Meses después...
El verano está tocando a nuestras puertas, y los exámenes finales me recuerdan que aún tengo mucho que estudiar para algún día ser un gran profesional. La vida en la ciudad es costosa y, a pesar de estar aquí sin inconvenientes económicos, no debo desperdiciar mi tiempo ni tampoco salirme de la vía: ser un médico cirujano y enorgullecer a mi familia. No debo perder el tiempo, al menos que durante éste yo esté perdido ante ese carisma y encanto, que es tan característico de él: Federico.

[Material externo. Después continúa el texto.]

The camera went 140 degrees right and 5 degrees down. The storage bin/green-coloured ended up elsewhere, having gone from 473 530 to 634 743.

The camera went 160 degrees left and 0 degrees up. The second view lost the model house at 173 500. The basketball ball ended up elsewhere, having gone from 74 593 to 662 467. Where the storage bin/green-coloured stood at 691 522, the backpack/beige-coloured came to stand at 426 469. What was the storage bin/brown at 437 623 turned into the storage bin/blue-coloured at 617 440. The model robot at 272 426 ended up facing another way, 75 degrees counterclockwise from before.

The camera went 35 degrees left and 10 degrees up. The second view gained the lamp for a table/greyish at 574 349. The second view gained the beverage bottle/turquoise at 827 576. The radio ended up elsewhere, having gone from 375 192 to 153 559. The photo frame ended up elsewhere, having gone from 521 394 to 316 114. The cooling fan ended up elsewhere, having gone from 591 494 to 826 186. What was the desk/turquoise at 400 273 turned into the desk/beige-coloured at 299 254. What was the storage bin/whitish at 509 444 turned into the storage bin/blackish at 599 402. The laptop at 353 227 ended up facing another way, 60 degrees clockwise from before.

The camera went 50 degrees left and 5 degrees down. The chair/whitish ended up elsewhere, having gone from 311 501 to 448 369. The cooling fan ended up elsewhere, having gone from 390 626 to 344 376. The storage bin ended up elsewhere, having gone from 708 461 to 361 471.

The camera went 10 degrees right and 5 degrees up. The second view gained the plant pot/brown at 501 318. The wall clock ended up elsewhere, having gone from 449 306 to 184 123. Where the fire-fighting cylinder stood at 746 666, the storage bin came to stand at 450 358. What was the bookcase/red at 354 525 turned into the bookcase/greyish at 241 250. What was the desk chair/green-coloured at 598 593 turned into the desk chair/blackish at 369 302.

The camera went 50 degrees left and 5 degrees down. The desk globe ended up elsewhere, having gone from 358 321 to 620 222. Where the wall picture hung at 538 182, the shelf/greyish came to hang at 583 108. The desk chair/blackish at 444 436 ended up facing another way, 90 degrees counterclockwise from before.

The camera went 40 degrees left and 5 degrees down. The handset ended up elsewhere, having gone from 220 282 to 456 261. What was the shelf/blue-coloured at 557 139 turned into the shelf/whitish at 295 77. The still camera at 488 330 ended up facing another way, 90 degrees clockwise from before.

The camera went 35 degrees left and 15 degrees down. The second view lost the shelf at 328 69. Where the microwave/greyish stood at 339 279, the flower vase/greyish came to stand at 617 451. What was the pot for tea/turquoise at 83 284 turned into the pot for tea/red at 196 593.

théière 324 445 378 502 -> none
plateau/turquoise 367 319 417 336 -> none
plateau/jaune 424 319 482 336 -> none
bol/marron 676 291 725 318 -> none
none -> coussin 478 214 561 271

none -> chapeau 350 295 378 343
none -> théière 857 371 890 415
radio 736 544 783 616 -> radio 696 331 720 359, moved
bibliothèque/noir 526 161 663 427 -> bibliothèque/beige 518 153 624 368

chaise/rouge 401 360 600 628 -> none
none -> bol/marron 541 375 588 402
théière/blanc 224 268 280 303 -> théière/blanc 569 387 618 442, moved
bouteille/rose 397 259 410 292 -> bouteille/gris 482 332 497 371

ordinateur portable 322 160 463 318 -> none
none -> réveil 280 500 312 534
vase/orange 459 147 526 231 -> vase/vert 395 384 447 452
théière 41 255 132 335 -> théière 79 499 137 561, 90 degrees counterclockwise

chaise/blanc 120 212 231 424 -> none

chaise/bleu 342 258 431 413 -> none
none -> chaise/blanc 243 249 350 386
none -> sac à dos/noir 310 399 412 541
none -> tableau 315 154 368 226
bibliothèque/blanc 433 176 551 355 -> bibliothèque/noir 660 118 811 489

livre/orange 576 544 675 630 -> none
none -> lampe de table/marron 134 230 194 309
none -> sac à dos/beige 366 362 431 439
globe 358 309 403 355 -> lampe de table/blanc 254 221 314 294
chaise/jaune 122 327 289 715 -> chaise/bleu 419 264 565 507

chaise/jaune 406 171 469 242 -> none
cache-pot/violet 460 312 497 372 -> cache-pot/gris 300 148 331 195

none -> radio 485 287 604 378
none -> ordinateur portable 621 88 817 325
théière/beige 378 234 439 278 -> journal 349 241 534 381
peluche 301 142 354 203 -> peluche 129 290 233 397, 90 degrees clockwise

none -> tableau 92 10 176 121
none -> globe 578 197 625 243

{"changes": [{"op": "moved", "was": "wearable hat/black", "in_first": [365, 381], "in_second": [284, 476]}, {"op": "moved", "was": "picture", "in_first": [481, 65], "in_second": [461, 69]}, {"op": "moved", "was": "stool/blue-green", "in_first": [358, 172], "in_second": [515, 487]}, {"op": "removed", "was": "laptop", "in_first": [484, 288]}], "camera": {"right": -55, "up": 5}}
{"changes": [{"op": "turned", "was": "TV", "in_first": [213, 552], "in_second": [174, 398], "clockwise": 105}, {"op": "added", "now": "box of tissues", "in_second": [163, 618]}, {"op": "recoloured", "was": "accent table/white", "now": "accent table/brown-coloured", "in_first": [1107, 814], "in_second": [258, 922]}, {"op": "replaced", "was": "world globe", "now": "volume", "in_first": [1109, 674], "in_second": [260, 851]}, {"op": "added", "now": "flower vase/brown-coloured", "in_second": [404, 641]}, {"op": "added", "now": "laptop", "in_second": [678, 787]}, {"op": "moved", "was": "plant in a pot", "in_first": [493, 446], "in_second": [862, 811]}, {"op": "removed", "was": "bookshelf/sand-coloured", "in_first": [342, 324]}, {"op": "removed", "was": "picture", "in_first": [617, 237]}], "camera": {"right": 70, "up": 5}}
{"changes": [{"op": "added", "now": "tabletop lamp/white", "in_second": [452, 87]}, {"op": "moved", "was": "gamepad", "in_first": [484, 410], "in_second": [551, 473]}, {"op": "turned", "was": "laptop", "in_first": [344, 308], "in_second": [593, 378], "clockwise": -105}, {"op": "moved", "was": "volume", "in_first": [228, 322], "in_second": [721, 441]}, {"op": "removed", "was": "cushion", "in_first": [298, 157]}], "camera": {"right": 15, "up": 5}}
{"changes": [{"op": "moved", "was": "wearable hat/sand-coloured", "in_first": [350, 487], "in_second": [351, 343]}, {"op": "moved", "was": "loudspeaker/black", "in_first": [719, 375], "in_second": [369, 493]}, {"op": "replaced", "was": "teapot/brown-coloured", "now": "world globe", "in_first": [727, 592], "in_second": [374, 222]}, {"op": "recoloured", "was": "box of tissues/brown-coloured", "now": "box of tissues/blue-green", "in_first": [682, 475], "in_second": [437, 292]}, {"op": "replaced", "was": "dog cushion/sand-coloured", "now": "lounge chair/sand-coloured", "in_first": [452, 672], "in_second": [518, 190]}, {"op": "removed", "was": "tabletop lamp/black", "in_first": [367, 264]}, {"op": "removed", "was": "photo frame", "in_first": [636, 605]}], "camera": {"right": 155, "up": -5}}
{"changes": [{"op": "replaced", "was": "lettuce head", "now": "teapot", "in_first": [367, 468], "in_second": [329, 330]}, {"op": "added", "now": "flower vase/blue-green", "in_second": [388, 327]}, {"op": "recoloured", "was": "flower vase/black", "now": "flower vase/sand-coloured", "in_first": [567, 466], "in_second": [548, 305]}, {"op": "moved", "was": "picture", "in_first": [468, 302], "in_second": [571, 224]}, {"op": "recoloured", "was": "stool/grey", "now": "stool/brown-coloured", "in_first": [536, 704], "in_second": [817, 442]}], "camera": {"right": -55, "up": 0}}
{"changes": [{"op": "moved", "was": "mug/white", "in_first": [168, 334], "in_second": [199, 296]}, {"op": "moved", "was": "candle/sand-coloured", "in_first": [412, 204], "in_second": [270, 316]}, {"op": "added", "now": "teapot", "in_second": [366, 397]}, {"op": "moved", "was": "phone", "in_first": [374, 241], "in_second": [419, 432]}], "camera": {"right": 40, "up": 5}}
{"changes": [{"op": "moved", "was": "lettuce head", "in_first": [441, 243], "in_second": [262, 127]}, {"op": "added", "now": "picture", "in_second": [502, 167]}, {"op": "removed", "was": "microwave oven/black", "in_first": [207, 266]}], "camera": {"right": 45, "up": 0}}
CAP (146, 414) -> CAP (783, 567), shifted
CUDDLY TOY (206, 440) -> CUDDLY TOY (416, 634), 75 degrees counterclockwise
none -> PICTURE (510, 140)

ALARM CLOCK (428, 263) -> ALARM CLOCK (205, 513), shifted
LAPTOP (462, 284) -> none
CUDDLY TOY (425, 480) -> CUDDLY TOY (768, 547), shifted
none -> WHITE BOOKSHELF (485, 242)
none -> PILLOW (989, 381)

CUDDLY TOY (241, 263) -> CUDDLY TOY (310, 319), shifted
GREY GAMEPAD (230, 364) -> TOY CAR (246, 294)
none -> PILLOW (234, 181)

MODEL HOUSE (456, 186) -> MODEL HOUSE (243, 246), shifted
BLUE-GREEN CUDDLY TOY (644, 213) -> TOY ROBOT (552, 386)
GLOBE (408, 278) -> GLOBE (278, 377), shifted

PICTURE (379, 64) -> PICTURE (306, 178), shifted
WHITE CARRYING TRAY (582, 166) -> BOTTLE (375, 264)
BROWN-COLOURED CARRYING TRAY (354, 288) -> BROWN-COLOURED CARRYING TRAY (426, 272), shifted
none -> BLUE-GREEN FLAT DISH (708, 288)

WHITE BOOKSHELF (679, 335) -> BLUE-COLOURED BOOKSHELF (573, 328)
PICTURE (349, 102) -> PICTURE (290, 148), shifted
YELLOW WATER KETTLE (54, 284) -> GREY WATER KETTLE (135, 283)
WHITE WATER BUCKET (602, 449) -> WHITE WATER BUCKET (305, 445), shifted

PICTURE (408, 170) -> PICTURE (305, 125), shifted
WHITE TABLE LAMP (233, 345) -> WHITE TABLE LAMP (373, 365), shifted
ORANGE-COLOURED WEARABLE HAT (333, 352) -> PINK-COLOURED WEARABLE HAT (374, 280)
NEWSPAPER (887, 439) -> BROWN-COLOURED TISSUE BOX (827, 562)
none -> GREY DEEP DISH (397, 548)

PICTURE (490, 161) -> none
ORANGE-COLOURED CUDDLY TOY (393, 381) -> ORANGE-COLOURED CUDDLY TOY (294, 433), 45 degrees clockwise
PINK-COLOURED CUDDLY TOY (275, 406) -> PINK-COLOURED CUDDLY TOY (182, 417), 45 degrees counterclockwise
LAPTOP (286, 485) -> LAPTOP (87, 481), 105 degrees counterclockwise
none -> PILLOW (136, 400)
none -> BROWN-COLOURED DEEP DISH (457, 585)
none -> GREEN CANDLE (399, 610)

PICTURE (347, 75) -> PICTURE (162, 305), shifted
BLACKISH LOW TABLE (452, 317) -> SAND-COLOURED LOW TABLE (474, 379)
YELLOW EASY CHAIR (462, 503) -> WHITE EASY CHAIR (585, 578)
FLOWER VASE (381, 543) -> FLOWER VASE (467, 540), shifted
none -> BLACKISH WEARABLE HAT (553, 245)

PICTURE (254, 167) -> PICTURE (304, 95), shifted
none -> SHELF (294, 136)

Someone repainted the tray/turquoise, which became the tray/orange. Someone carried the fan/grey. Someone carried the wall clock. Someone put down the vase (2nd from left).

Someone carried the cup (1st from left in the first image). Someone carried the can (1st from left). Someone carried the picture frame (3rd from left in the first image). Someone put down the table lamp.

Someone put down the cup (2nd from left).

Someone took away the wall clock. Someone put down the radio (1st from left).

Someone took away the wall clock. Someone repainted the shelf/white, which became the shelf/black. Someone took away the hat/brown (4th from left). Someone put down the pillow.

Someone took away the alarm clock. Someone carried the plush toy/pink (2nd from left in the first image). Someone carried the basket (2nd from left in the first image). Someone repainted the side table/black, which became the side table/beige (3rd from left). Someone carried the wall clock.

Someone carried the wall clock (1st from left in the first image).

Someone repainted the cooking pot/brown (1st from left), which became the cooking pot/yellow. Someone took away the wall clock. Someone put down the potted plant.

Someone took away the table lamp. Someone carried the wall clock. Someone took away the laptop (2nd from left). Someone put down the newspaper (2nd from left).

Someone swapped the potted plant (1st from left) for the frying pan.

Creo que, según mi punto de vista, estamos saliendo. Es genial porque, desde que llegué a ésta ciudad, no había podido hacer una verdadera amistad y él se convirtió en algo más que eso, alguien tan cercano para mí. Estamos dispuestos a compartir nuestros tiempos, a que se unan y dancen, mientras nos vemos directo a los ojos, nos perdemos en los rincones del alma del otro. Él también vive en un departamento, pero, al otro extremo de la ciudad y con compañeros de cuarto. De vez en cuando, platicamos sobre su vida, aunque no es un tema recurrente, la mayoría de nuestras charlas se basan en historias ficticias, y no, no me refiero a libros, películas o series de televisión.
—Había una vez un pueblerino que se fue a vivir a la ciudad —cuento, sin despegar la vista de las escasas nubes y el despejado cielo azul—. Él tenía sus expectativas altas, disfrutó de salir con sus nuevos amigos y conocer todos los sitios que pudiese. Al menos así fue como transcurrieron los primeros días, porque, luego, esos amigos resultaron ser solo compañeros de clase y la ciudad se volvió aburrida. Lo único que pasaba por la cabeza del pueblerino era lo mucho que extrañaba a su familia y su adorado hogar; pero sabía que lo mejor era quedarse en la ciudad, aprovechar su beca estudiantil en la universidad, intentar ser feliz, a pesar de no serlo. —Mis ojos viajan hasta los de Fede, quien con su rostro me impide seguir mirando el cielo.
—¿En serio así te sientes? —inquiere, pareciendo preocupando y después arrugando sus labios en un puchero de tristeza.
—Así se sentía el pueblerino —sonrío—, hasta que un mañana fue a una cafetería y conoció a tan encantador ser que éste se transformó en su motivación para seguir adelante.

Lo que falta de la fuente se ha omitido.